With 2,500,000 lesion images in its database (the largest database of lesions in the world), MoleMap data is already being used for studies and educational programs in the United States. World-leading cancer center, Memorial Sloane-Kettering Cancer Clinic (MSKCC) in the USA, is currently drawing on the database to further their ground-breaking studies in the diagnosis and treatment of skin cancer.

The Memorial Sloane-Kettering Cancer Clinic’s most recent published study (The Ugly Duckling Sign) found that identifying pigmented moles that appear different to a person’s other moles – the ‘ugly duckling sign’ – is a practical way to spot malignant melanoma skin cancer. The study utilised MoleMap’s data and made headlines around the world.

Now US melanoma patients are set to benefit from MoleMap’s innovative technology with the opening of a major centre in the New York area this year under the banner of MoleSafe.

The MoleMap program combines digital dermoscopy, total body photography and sequential monitoring to gather valuable information that is then analysed by specialist dermatologists to help identify melanomas which would potentially be overlooked during a conventional clinical examination.

MoleMap’s CEO Mr Adrian Bowling says it’s important to diagnose melanoma as early as possible as the longer it is left the more invasive the lesion may become and the worse the prognosis will be.

The enhanced diagnostic accuracy of the MoleMap program has also been shown to greatly reduce the number of unnecessary surgical removals of benign lesions, saving patients both money and unnecessary scarring, he says.

US doctor Richard Bezozo M.D. was so impressed by MoleMap’s technology and business model that he is now set to open the first major MoleMap centre in the States.

"I am thrilled to be able to offer MoleMap’s technology to the American public. MoleMap already has the backing of leading US dermatologists and,as a teledermatology based procedure, it will enable the new clinics to draw on MoleMap’sexpertise, no matter where they are based, to assess each patient and this is one of the great advantages of the program,” says Dr Bezozo.

“The combination of advanced technology plus the skills of expert dermatologists aids in identifying malignant tumours earlier, resulting in improved outcomes,” he says.

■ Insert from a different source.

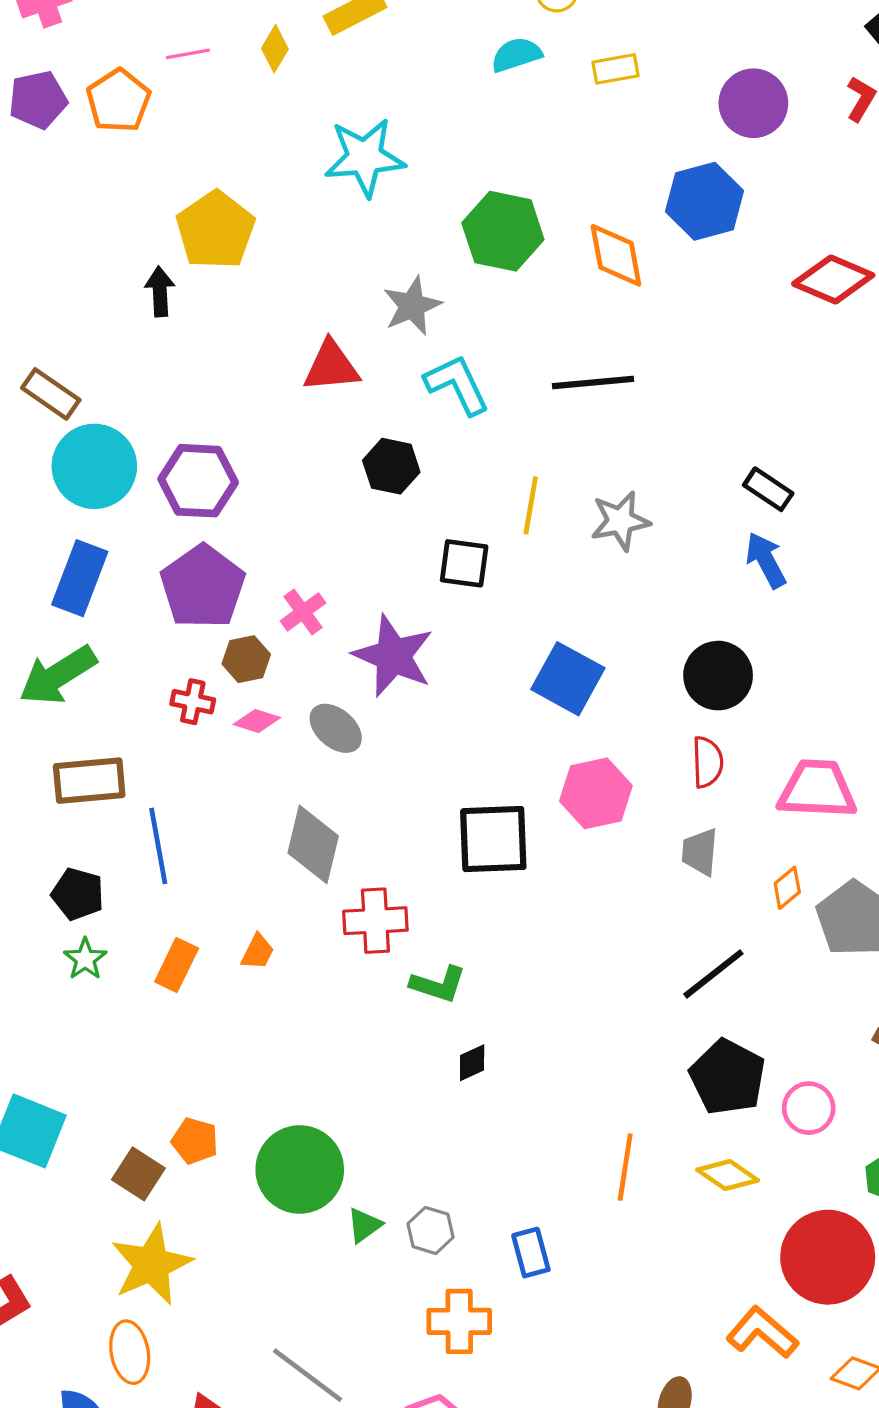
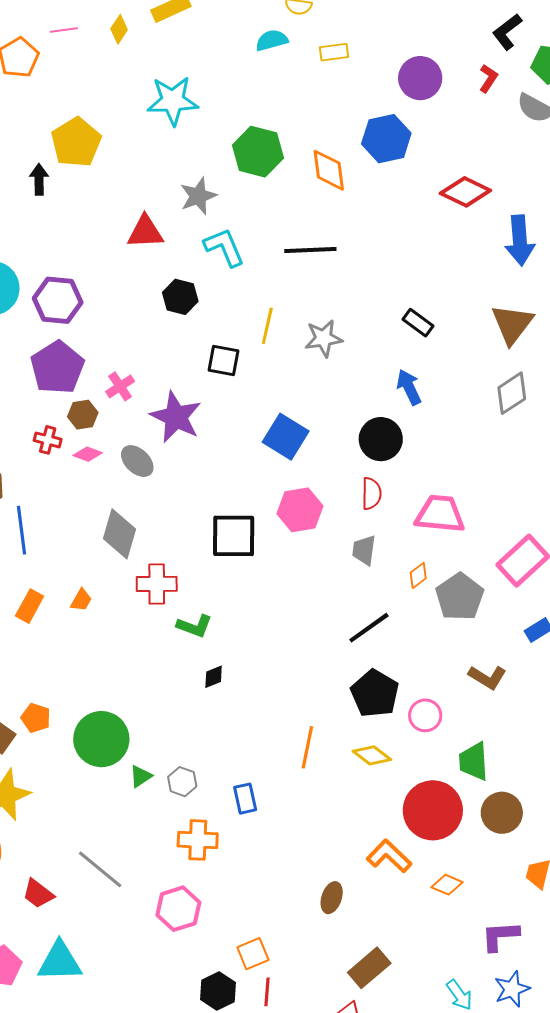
blue arrow: (766, 560) -> (409, 387), moved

MoleMap was founded in 1997 by a group of New Zealand dermatologists. Today it has 22 clinics throughout New Zealand, with over 55,000 patients. The MoleMap model has already been successfully expanded into Australia with 13 clinics across Victoria, Queensland and New South Wales. To date over 100,000 patient visits have been recorded into the MoleMap database.

MoleMap is also currently in discussions with several interested business parties in Europe and the United Kingdom.

Expansion into the US, UK and Europe is very exciting, says Mr Bowling.

“International experts are already working with MoleMap utilising our intellectual property to help better manage high risk melanoma patients in their studies. The opening of more clinics worldwide will mean that at-risk melanoma patients will benefit directly from this expertise,” says Mr Bowling

“We are thrilled that data and technology created in New Zealand is being used so widely by medical professionals and it is great to know that a New Zealand company is involved in assisting early diagnosis of melanoma skin cancers worldwide.”